C'est avec émotion profonde que je laisse partir ces pages, pleines de l'âme de mon enfant ! Mais n'est-ce pas lui qui me trace toute l'étendue de mon devoir ? "Maman, dis-le à ceux qui pleurent ! Nous sommes vivants, nous ne vous avons pas quittés, nous vous aimons."
Tout est enfermé dans ces trois propositions qui viennent d'affirmer l'existence consciente, la présence et l'amour maintenus par-delà le tombeau. Ce n'est pas la mort qui sépare, mais l'indifférence. Et Madame Monnier, dont le nom ne figurera jamais de son vivant sur les nombreuses éditions postérieures (preuve que sa démarche était exempte de tout intérêt personnel) poursuit:
La mort ne peut rien contre un amour aussi spirituel actif et fort; je n'ai point senti de brisure dans notre tendresse, car jamais elle ne me fit défaut, même aux heures les plus déchirantes de ma douleur maternelle. Un jour, dans le silence de mon cœur, j'entendis sa voix me dire: "Maman, prend un crayon ... ne pense à rien... écris !" Et depuis lors ...les messages de l'au-delà me furent dictés quotidiennement "parce que, dit-il, comment pourrions-nous laisser dans l'obscurité les bien-aimés de la Terre ?"
Au coeur du spiritisme chrétien
Cette initiation dispensée dans le secret du cœur, par un maître de sagesse plus jeune que l'élève, est la fameuse "pédagogie inversée", dont parlait Gabriel Marcel à propos du rapport existant entre Marcelle de Jouvenel et son fils, Roland. Pour Madame Monnier, elle s'est poursuivie de 1918 à 1937. Elle n'en à tiré ni gloire ni profit, elle n'avait qu'un but: sauver de la désespérance ceux et celles qui étaient dans son cas. Mais, en plus de la consolation, son but était aussi l'enseignement mystique: il s'agissait d'exposer aux chrétiens des connaissances qu'ils avaient perdues. Pierre lui explique que sa mission, et celle des nombreux esprits qui, comme lui, reviennent pour instruire, tels de nouveaux apôtres, est une tentative de plus émanant de Dieu qui les inspire et les dirige vers la Terre.
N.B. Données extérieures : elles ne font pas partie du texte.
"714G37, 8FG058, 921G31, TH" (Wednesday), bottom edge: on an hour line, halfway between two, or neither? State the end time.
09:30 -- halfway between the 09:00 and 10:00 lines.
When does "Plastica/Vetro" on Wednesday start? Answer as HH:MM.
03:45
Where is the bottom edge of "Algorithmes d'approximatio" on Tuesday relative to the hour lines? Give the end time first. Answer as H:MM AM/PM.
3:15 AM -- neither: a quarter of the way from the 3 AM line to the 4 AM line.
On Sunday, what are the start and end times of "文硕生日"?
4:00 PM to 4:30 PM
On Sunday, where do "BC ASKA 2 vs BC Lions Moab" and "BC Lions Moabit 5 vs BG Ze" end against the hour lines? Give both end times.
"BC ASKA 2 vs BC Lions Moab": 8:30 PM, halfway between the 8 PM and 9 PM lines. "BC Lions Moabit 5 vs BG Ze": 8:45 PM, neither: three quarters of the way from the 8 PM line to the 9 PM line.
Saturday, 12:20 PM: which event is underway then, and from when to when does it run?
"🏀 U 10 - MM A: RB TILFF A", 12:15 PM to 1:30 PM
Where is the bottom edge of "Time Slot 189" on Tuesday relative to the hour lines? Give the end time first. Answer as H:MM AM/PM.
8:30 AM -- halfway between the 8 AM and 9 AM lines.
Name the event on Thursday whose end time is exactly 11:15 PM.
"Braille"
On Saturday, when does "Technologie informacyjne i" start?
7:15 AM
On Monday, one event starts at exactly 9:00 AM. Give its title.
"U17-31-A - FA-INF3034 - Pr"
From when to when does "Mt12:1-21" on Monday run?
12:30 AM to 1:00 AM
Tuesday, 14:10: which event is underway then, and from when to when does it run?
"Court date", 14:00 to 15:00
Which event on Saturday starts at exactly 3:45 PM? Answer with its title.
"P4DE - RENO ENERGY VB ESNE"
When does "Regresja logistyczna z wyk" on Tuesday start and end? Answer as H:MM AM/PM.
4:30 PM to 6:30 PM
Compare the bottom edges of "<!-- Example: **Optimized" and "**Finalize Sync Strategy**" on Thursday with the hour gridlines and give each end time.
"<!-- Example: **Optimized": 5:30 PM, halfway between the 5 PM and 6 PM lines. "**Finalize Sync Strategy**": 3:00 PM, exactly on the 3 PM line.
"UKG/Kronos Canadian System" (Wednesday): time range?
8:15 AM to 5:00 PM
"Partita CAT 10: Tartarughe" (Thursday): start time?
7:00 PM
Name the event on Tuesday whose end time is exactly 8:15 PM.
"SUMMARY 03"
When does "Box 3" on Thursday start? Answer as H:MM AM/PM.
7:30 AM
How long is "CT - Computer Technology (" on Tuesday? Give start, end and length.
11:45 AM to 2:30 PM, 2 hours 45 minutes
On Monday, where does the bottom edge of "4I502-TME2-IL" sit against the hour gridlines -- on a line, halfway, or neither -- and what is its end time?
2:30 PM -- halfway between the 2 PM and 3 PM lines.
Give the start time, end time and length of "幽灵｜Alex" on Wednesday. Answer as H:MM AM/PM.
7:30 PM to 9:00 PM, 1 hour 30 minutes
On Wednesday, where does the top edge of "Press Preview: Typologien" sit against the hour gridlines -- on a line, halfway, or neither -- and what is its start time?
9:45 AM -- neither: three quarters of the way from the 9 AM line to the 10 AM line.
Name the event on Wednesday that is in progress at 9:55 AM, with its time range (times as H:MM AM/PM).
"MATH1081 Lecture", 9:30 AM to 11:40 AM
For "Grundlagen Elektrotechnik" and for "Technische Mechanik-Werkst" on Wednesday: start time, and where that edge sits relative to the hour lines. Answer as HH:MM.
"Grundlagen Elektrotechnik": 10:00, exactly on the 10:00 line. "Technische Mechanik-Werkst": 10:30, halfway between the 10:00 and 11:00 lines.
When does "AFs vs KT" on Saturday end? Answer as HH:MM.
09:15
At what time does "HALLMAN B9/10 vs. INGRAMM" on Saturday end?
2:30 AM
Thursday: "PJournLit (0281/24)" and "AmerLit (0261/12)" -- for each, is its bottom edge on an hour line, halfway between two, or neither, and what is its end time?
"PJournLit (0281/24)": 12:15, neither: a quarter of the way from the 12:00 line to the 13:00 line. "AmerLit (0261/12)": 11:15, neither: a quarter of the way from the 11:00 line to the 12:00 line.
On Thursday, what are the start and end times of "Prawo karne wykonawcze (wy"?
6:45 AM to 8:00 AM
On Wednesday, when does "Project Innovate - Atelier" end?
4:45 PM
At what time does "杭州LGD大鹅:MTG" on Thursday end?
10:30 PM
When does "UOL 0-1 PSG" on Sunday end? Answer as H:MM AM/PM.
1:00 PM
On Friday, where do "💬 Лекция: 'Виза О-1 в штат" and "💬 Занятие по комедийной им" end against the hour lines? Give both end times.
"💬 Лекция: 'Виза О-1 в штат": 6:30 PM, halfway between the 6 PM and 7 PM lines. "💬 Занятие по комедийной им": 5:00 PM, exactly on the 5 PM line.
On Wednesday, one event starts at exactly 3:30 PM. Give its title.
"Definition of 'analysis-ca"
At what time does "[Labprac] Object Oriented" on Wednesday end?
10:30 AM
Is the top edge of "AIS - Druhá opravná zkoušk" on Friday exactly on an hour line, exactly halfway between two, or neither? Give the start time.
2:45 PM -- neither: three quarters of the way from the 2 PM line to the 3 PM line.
Et cela par la médiation du Christ: "Jésus, ce Maître qui nous aime, c'est Lui qui nous envoie."
Par l'intermédiaire de Madame Monnier des quantités de connaissances, jadis réservées à une élite spirituelle, ont été répandues dans tous les milieux. Sans publicité, ni propagande, cette œuvre s'est perpétuée d'elle-même jusqu'à nos jours. Avec elle une nouvelle forme de communication avec l'Au-delà prend son essor: la médiumnité à effets spirituels qui a ses caractères propres. Il s'agit d'écriture intuitive: le scripteur, qui est presque toujours une femme, entend une dictée intérieur et se borne à transcrire; il ne comprend le texte qu'à la relecture. Madame Monnier écrit ce que lui dicte la voix sans timbre. Elle opère seule, en plein jour, dans un recueillement absolu. Elle ne reçoit que son fils qui se tient à ses côtés et empêche les esprits errants de venir interférer. Elle ne pose pas de questions matérielles, et surtout pas de questions concernant l'avenir. Elle se met en prière avant toute communication, elle invoque Celui qui a les paroles de la vie éternelle: le Christ. Elle n'est pas en transe, elle reste parfaitement lucide. Si une personne de son entourage entre dans la pièce et lui demande un renseignement, elle le lui donne, puis se remet à écrire: le contact n'a pas été coupé. Elle écoute la voix qui parle dans le silence de son cœur à heure fixe et dans des lieux fixes.
La même discipline sera observée par Marcelle de Jouvenel, qui parcourra le même chemin et prendra la relève à la génération suivante. Elle aussi atteindra son fils par la voie mystique et rétablira le pont entre le Visible et l'Invisible, entre la Terre et le Ciel, en développant les facultés primordiales de l'âme: la clairvoyance et l'intuition.
Autour des années 1950, Marcelle de Jouvenel entreprit une recherche qui intéressa le chef de file de l'existentialisme chrétien: Gabriel Marcel, désireux d'intégrer dans le monde des philosophes ces phénomènes qu'ils voulaient ignorer.
Après les messages de Pierre Monnier, ceux de Roland de Jouvenel restituaient au christianisme son caractère d'heureuse nouvelle (évangile au sens étymologique), son sens de l'infini, sa dimension cosmique, métaphysique, totalisante; son amour pour le monde naturel, son aspiration à l'immortalité; sa portée ésotérique et initiatique; bref, toutes les valeurs occultées par les catholiques et les protestants au cours des siècles.